Le Christ est nourriture profonde

Chers amis,

Que le message de Jésus de l’Evangile d’hier et d’aujourd’hui est difficile à comprendre pour les Juifs du temps de Jésus, et même pour nous encore.
Lorsque le Seigneur parle de manger sa chair, il parle de son corps, de son vrai corps, il parle de sa vie et de tout son être.
Communier au corps et au sang du Christ, c’est communier à sa vie. Les chrétiens ne sont pas anthropophages, ils communient à la vie du Christ. La réalité n’est pas une réalité matérielle, c’est une réalité qui nous dépasse infiniment puisque nous communions au corps glorieux du Christ et donc c’est toute sa vie qui nous est offerte.
Communier au corps du Christ c’est donc recevoir tout ce qu’il est et l’Evangile nous aide à comprendre qui est Jésus.
Communier à la vie du Christ, c’est recevoir cette vie en exemple, exemple d’une vie cachée, humble, à l’écoute, obéissante, une vie de travail et d’humilité.
Communier c’est, comme Jésus faire l’unité, comme lui a fait l’unité entre ses apôtres ; c’est transmettre la vie de Dieu, accueillir, sauver, aimer. Ainsi nous participons à la vie du Christ que nous recevons dans l’Eucharistie, en faisant l’unité autour de nous, en aimant, en accueillant comme le Christ, en pardonnant et en vivant notre mission, la mission à laquelle Dieu nous appelle, notre vocation.
Communier c’est donc à la fois vivre de la vie du Christ et laisser le Christ vivre en nous, que nous puissions dire comme St Paul « ce n’est plus moi, c’est le Christ qui vit en moi ».
Communier à la vie du Christ, c’est suivre son exemple dans le travail, dans la famille, dans l’annonce de l’Évangile, dans le service des sœurs et frères.
Ayons à cœur de vivre de sa vie, ayons à cœur de le prier fréquemment pour mieux connaître sa volonté sur nous, pour mieux connaître comment nous devons servir, comment nous devons accomplir notre mission, simplement comment nous devons aimer, pour devenir des hommes et des femmes « eucharistiques ».
« L’Eucharistie reste un « signe de contradiction » et il ne peut pas en être autrement, parce qu’un dieu qui prend chair et se sacrifie pour la vie du monde provoque une crise dans la sagesse des hommes » (Pape Benoît XVI)
Alors bien sûr, Jésus Lui-même nous dit que ces paroles sont dures et exigeantes, elles choquent, elles font peur et beaucoup fuient, renoncent, abandonnent, mais Jésus nous montre qu’il est un homme libre, il n’est pas venu pour plaire, recueillir nos suffrages, pour être élu ou faires millions de vues ou de likes sur les réseaux sociaux, il est venu pour nous aimer, pour nous sauver pour nous dire la vérité, la fiabilité, la solidité du message de la Bonne Nouvelle.
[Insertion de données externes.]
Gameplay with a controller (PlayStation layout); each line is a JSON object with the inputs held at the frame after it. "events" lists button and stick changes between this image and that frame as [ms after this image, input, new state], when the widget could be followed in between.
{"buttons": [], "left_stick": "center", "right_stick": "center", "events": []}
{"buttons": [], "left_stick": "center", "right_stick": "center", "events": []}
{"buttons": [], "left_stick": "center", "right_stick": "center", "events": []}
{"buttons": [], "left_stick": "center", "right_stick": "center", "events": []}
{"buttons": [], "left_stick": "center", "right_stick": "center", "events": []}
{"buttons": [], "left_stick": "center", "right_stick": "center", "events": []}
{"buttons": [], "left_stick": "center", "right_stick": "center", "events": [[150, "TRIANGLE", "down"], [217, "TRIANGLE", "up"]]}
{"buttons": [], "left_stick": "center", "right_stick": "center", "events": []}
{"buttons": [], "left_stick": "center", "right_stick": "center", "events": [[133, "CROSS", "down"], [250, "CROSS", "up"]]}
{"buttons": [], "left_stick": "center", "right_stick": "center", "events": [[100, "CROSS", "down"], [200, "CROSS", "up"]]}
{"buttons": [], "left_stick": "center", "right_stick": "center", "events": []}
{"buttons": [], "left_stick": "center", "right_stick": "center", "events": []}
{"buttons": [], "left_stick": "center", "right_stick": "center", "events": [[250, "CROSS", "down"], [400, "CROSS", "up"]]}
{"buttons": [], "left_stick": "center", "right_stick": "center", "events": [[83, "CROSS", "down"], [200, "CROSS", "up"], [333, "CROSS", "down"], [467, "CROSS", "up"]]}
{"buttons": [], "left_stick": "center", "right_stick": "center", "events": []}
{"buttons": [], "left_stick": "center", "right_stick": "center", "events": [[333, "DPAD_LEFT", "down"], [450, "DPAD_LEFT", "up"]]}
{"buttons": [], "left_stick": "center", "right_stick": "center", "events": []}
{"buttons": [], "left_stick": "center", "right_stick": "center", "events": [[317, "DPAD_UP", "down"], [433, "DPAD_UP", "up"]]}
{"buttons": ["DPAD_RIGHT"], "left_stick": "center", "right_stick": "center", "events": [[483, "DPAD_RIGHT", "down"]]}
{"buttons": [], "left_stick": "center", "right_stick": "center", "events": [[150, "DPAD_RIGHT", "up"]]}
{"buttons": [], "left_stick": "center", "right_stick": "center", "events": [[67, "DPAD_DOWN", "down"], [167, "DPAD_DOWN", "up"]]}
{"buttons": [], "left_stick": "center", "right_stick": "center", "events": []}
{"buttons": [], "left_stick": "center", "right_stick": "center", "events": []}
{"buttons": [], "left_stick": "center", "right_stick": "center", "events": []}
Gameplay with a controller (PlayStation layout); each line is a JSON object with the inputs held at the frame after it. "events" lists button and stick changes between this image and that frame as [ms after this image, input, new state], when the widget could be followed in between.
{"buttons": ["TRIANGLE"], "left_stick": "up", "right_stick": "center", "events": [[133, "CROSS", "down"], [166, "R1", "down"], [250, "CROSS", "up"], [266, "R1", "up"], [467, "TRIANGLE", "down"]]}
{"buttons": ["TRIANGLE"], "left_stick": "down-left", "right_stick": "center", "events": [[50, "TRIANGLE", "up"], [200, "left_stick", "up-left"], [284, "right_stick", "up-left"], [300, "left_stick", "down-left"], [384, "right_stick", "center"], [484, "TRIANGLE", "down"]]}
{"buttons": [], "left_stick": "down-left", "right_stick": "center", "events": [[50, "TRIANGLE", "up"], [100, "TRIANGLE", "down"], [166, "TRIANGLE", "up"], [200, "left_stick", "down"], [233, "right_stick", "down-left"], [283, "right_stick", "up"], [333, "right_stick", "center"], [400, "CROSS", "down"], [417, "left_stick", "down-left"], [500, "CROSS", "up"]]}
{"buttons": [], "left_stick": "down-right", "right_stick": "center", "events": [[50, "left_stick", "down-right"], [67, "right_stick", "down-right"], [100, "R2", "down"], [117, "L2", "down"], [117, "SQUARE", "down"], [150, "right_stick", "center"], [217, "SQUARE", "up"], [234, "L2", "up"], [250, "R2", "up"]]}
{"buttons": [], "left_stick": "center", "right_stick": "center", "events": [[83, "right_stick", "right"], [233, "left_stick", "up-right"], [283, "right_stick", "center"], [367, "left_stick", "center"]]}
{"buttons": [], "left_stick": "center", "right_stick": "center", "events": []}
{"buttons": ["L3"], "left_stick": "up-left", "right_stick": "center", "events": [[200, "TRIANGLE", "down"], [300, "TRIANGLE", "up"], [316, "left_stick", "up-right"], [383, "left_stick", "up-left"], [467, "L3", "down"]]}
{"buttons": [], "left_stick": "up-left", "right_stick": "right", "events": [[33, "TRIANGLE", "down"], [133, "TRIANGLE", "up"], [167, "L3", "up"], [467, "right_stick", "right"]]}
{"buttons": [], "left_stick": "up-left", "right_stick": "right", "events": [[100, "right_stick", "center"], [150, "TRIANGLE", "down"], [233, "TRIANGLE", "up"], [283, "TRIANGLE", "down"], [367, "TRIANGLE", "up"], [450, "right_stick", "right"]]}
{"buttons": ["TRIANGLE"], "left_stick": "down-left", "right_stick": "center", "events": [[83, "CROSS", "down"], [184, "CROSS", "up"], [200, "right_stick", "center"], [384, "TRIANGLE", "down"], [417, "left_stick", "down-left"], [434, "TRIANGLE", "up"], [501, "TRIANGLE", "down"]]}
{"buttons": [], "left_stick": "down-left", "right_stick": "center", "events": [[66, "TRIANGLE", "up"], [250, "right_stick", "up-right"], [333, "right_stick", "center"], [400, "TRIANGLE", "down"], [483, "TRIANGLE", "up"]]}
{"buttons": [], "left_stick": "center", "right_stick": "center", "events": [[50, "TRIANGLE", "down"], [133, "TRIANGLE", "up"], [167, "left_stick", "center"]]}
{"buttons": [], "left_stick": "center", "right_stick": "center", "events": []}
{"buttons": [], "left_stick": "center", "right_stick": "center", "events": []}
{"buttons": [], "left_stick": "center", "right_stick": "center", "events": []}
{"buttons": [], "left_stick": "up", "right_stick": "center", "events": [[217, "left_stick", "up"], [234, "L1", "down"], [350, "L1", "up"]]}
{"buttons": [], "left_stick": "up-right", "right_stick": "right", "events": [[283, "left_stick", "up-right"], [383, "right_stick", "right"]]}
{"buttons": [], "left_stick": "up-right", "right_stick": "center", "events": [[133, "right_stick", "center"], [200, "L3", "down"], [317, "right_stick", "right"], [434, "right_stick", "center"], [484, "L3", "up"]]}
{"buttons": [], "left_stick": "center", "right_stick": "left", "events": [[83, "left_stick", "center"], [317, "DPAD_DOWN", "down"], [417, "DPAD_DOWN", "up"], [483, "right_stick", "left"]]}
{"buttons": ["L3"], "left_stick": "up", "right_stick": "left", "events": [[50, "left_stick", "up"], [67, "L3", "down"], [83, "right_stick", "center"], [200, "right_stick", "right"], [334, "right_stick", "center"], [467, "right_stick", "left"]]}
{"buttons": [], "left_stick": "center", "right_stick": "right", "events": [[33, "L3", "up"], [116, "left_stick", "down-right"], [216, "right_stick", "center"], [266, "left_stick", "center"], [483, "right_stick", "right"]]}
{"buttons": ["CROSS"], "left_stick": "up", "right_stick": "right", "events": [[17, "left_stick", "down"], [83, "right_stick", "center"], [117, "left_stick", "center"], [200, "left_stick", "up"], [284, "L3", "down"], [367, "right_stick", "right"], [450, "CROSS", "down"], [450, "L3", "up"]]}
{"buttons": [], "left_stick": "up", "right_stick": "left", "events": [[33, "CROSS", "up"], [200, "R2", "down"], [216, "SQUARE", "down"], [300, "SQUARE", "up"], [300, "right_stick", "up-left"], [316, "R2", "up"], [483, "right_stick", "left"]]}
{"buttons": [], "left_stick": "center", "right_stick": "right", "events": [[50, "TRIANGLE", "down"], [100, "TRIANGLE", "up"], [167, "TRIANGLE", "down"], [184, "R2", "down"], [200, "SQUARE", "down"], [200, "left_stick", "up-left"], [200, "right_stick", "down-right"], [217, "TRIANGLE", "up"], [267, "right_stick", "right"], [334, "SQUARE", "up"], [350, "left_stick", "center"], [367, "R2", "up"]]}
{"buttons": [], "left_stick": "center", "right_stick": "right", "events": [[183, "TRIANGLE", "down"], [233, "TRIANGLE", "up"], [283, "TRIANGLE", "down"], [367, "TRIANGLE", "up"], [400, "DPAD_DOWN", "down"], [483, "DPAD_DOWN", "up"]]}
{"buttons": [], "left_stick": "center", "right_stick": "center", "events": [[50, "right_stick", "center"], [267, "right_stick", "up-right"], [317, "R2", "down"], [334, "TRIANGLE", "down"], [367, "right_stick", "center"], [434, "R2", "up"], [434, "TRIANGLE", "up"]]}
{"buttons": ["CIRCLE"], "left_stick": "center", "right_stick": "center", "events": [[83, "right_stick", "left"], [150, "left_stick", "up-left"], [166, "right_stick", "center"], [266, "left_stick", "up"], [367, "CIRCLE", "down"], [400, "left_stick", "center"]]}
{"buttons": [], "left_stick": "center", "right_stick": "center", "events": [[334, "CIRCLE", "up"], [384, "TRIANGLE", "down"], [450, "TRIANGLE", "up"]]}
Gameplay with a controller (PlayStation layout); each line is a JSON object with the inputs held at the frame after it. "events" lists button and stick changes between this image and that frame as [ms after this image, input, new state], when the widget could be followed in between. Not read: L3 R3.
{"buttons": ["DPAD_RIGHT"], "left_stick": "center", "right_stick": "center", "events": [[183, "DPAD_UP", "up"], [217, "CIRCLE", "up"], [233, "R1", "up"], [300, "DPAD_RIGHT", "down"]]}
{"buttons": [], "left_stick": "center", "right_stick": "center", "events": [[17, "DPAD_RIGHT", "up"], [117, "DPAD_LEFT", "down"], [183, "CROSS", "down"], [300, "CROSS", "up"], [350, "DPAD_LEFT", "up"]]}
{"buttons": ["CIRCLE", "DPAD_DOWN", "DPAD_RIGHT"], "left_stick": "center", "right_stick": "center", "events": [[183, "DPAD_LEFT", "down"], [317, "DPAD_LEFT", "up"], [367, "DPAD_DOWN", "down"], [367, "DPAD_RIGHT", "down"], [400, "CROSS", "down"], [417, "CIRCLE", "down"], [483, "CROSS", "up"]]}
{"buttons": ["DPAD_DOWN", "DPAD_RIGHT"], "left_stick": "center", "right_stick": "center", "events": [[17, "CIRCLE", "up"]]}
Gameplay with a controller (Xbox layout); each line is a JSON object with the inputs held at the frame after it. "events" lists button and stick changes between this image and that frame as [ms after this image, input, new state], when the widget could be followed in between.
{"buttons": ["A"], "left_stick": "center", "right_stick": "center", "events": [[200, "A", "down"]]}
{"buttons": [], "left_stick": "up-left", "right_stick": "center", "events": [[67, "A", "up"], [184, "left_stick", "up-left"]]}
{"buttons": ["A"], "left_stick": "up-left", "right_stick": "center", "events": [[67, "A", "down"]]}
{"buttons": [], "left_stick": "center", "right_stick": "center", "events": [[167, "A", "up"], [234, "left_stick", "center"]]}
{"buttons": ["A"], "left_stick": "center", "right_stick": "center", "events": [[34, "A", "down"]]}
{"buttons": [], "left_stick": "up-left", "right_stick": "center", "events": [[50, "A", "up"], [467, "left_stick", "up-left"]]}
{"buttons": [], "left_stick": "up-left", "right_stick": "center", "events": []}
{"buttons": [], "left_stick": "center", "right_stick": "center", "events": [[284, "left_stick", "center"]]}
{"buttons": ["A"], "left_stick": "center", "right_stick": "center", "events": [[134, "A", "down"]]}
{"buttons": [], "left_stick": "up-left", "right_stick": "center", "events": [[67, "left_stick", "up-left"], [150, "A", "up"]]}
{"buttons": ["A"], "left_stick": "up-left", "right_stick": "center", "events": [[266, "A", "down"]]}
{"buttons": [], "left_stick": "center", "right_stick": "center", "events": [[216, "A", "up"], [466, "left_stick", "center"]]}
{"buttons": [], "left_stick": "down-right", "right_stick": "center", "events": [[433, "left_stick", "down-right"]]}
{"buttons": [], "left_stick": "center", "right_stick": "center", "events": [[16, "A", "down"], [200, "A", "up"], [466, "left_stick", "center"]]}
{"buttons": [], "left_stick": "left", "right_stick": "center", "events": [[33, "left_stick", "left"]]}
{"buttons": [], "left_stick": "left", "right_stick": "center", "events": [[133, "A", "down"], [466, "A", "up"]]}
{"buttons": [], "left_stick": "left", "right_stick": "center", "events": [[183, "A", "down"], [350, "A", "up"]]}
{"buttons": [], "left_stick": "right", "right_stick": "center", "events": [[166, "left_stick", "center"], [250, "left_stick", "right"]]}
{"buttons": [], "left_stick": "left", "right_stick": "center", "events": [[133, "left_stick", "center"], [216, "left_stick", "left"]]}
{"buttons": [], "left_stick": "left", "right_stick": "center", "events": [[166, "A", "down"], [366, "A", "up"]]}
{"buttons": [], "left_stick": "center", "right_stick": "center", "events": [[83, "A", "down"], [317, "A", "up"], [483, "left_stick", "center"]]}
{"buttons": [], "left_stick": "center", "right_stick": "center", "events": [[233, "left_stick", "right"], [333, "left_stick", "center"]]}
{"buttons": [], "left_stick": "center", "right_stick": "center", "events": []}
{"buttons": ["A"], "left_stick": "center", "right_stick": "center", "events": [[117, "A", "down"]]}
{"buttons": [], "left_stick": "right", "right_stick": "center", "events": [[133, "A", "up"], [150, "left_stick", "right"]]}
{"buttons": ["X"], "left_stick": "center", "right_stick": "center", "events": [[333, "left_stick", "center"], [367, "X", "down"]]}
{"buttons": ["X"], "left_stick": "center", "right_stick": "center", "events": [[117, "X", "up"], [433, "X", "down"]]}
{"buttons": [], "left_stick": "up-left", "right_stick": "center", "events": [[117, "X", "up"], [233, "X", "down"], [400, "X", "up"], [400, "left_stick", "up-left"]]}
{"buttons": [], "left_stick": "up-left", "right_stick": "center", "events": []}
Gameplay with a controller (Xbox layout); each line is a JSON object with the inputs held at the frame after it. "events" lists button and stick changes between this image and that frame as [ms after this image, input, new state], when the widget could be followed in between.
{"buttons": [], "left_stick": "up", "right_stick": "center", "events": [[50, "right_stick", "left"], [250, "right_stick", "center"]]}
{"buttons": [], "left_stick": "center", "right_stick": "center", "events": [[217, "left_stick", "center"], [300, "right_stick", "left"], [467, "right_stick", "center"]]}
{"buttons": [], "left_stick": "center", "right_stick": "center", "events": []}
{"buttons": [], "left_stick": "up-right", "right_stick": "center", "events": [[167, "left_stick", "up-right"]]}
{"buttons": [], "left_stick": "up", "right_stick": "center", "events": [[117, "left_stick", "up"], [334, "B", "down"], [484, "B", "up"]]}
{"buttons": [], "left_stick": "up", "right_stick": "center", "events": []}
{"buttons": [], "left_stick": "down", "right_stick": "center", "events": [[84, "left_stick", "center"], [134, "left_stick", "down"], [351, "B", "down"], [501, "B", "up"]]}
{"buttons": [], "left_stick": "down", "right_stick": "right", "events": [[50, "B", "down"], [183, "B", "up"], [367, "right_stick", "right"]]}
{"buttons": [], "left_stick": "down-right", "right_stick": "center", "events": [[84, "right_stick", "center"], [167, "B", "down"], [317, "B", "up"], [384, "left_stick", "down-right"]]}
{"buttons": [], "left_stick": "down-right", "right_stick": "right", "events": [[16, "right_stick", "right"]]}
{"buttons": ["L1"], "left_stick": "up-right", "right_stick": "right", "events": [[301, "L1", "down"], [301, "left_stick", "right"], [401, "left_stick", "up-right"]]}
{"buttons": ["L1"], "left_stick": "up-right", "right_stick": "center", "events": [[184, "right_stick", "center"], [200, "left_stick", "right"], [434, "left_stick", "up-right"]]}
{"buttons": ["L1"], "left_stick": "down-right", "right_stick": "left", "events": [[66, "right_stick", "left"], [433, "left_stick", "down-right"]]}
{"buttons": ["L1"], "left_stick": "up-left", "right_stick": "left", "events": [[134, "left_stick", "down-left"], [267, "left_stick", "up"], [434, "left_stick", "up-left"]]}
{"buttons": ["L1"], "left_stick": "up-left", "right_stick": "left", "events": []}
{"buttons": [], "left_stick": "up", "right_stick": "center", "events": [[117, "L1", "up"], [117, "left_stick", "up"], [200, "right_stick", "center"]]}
Et il accomplit sa mission même si certains voire beaucoup ne sont pas d’accord.
C’est tellement bon de rencontrer des hommes et des femmes qui ne parlent pas uniquement pour se faire valoir ou se faire aimer, mais qui parlent au nom de la vérité pour nous aimer, pour nous aider, parfois sans retour. Oui, Jésus est exigeant, mais on a rien sans rien et pour atteindre les sommets, ne faut-il pas se préparer, suer, former une équipe et se mettre en route.
Toutes les grandes joies ont aussi de grandes exigences. Avoir un enfant est peut-être la plus grande joie qui nous être donnée mais c’est aussi très exigeant, comme se marier ou se consacrer au Seigneur. Avoir un métier passionnant est aussi très exigeant et demande beaucoup de travail et de gros efforts.
Alors bien évidemment le bonheur éternel réclame de grandes exigences. Les efforts et les exigences dont nous parle Jésus sont pourtant si faciles car il ne nous demande pas de gros sacrifices, juste de nous laisser faire, de renoncer à notre volonté propre et d’entrer dans son projet d’amour, de renoncer à vouloir tout diriger et nous laisser ressusciter.
Il nous suffit d’entrer dans la simplicité de son enseignement, dans la simplicités des moyens qu’il propose, et l’un des moyens est l’Eucharistie sous la forme du pain et du vin, c’est accepter qu’il se donne à nous si pauvrement.
Accueillons la simplicité de Dieu, la simplicité de l’Eucharistie, la simplicité de l’eau du baptême, la simplicité de l’amour et de la vérité.
C’est par cette simplicité que Dieu veut se donner. Accueillons cette simplicité et cette humilité et c’est très exigeant d’accepter d’être simple et humble en vérité.
« « Voulez-vous partir vous aussi ? » Cette inquiétante provocation retentit dans le cœur, et attend une réponse personnelle de chacun de nous » (Pape Benoît XVI)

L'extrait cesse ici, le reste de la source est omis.